▶ _TASK BRIEF_
Set down exactly, with nothing added, the lines from the one containing "right knee: (223, 291)" through the end of the entries.

Body or hand keypoint data:
┄┄┄┄┄┄

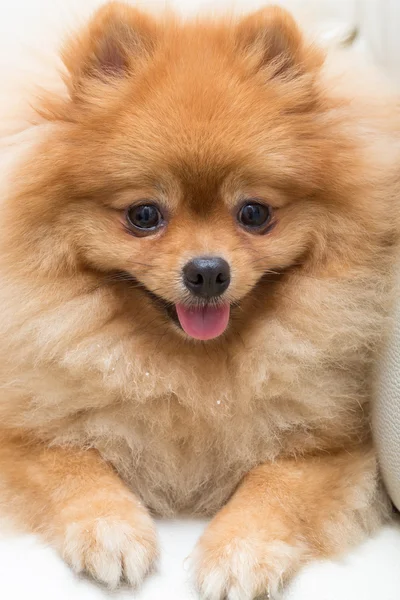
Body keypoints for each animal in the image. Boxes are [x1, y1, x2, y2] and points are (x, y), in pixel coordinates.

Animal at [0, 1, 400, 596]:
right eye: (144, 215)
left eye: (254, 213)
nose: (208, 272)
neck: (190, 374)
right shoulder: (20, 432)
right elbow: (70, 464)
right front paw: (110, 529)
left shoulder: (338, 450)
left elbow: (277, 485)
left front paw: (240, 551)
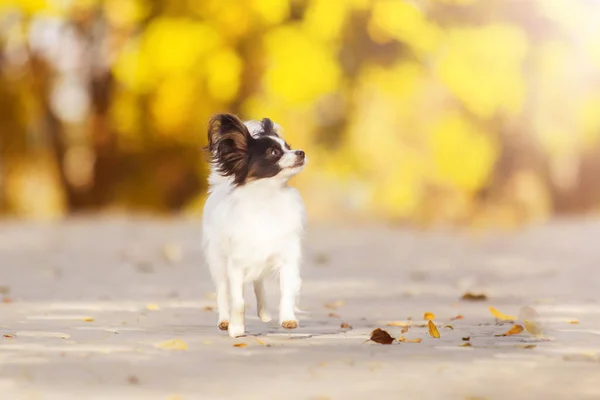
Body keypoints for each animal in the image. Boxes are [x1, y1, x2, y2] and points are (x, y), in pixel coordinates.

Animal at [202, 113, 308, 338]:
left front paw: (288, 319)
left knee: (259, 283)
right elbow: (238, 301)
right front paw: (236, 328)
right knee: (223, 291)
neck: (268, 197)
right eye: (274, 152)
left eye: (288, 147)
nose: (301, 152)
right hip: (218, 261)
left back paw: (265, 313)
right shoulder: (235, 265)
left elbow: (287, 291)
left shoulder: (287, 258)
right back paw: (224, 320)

┄┄┄┄┄┄

▶ _TASK SOLUTION_
right knee: (223, 291)
neck: (268, 197)
right eye: (274, 152)
left eye: (288, 147)
nose: (301, 152)
right hip: (218, 261)
left back paw: (265, 313)
right shoulder: (235, 265)
left elbow: (287, 291)
left shoulder: (287, 258)
right back paw: (224, 320)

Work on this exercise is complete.